START AVAILABLE DATA
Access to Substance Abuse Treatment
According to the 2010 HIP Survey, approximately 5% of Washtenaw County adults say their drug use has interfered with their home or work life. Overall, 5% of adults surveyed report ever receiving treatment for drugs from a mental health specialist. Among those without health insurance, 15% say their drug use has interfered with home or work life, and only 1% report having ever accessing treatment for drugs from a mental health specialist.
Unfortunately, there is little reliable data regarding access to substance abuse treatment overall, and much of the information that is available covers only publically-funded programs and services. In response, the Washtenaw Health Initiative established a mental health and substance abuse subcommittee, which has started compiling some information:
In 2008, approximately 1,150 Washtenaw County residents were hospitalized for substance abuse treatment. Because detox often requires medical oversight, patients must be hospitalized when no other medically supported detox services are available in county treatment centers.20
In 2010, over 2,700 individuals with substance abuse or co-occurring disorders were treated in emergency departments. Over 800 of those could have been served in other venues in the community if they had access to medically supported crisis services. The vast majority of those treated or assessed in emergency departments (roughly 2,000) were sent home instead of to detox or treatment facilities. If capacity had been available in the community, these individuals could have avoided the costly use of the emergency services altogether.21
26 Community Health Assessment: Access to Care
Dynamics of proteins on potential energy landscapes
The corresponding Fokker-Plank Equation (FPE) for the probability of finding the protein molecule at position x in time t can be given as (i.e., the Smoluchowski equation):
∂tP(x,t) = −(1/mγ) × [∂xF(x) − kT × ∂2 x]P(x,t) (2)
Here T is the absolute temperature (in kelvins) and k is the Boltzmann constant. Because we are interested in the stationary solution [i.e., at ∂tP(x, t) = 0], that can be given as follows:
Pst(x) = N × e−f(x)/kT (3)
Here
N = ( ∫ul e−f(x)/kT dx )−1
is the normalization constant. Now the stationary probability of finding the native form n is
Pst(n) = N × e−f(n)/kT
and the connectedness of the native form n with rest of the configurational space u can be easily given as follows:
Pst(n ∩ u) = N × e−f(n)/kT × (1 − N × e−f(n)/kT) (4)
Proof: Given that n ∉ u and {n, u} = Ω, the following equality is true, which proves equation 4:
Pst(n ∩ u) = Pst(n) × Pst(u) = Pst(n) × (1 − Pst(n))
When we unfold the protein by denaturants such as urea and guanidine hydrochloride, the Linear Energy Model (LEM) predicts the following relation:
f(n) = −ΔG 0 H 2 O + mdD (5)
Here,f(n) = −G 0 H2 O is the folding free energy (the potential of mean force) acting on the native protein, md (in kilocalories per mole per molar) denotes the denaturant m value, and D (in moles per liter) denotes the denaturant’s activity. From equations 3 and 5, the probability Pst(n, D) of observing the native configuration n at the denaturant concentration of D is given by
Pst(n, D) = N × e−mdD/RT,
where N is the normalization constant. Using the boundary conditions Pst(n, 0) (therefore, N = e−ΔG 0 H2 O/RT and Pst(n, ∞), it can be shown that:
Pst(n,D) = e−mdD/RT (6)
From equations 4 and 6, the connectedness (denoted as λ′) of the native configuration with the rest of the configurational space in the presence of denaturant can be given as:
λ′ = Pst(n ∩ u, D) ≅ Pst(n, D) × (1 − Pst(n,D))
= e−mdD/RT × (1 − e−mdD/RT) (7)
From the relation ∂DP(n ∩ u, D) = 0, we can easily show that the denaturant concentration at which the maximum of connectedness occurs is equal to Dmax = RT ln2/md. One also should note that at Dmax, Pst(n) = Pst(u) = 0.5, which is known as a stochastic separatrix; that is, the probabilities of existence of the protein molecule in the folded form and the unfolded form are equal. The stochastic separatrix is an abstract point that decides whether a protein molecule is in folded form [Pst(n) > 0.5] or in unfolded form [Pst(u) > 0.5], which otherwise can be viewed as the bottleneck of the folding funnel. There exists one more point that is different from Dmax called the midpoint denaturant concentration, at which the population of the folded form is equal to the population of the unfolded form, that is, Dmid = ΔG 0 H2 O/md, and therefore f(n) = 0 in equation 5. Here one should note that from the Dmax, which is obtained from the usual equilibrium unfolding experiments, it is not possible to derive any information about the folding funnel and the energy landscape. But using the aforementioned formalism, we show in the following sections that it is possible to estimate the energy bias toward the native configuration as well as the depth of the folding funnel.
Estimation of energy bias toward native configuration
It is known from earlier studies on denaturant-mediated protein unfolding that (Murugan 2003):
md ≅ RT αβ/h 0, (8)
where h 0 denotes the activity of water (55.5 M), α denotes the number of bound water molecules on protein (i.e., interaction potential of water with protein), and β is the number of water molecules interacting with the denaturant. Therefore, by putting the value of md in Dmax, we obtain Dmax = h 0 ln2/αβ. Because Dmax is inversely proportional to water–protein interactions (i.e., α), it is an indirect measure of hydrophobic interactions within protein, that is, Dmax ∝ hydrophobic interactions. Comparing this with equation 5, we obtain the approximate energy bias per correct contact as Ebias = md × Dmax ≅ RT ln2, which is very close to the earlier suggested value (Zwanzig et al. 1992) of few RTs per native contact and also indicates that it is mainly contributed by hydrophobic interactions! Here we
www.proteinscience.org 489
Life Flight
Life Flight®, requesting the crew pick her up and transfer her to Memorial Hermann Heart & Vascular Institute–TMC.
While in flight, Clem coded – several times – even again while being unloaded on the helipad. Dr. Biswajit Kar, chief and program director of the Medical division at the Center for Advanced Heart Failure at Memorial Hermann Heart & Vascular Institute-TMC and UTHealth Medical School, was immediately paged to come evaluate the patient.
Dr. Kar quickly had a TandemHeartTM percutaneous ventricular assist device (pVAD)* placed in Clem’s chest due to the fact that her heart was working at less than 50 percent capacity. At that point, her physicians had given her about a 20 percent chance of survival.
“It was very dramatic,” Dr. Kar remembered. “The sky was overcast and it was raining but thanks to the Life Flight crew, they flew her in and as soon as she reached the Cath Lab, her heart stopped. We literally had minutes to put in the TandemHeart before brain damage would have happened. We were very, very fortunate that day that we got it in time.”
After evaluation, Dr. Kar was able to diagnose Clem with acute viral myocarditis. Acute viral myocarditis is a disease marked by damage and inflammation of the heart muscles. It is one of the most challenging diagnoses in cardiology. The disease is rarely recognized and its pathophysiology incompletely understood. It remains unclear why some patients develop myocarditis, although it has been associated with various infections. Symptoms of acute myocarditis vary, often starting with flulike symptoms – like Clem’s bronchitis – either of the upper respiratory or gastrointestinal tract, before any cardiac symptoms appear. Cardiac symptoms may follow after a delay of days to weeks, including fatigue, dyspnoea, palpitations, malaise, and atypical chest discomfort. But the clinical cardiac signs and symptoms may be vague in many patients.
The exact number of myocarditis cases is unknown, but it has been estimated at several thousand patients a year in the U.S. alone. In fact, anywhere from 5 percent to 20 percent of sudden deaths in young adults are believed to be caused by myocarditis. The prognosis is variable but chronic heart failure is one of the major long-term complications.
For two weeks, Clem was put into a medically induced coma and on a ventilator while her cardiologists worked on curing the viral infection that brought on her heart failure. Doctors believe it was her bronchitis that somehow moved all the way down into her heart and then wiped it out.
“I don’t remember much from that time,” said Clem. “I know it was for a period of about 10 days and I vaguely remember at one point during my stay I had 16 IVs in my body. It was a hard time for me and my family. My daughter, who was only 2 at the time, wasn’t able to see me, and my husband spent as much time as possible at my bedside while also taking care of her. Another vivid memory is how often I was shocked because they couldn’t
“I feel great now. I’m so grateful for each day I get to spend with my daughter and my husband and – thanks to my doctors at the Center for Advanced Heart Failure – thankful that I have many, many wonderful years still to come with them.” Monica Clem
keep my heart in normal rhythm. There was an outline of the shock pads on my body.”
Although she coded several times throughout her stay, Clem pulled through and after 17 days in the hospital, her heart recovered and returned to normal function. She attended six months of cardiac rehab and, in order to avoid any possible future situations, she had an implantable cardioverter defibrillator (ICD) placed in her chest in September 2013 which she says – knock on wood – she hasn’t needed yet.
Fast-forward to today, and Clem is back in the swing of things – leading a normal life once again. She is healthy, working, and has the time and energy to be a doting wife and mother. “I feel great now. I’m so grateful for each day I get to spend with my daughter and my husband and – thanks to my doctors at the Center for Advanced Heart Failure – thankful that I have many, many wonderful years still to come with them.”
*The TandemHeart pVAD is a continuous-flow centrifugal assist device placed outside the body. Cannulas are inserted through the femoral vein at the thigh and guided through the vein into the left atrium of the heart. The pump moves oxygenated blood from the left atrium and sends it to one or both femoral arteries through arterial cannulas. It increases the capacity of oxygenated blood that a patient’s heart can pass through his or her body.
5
END AVAILABLE DATA
* **TO DO**:
With the first line of the records as the start and the line holding "According to the" as the end, please copy exactly those lines and no others.

* **RESULT OF THIS EXERCISE**:
Access to Substance Abuse Treatment
According to the 2010 HIP Survey, approximately 5% of Washtenaw County adults say their drug use has interfered with their home or work life. Overall, 5% of adults surveyed report ever receiving treatment for drugs from a mental health specialist. Among those without health insurance, 15% say their drug use has interfered with home or work life, and only 1% report having ever accessing treatment for drugs from a mental health specialist.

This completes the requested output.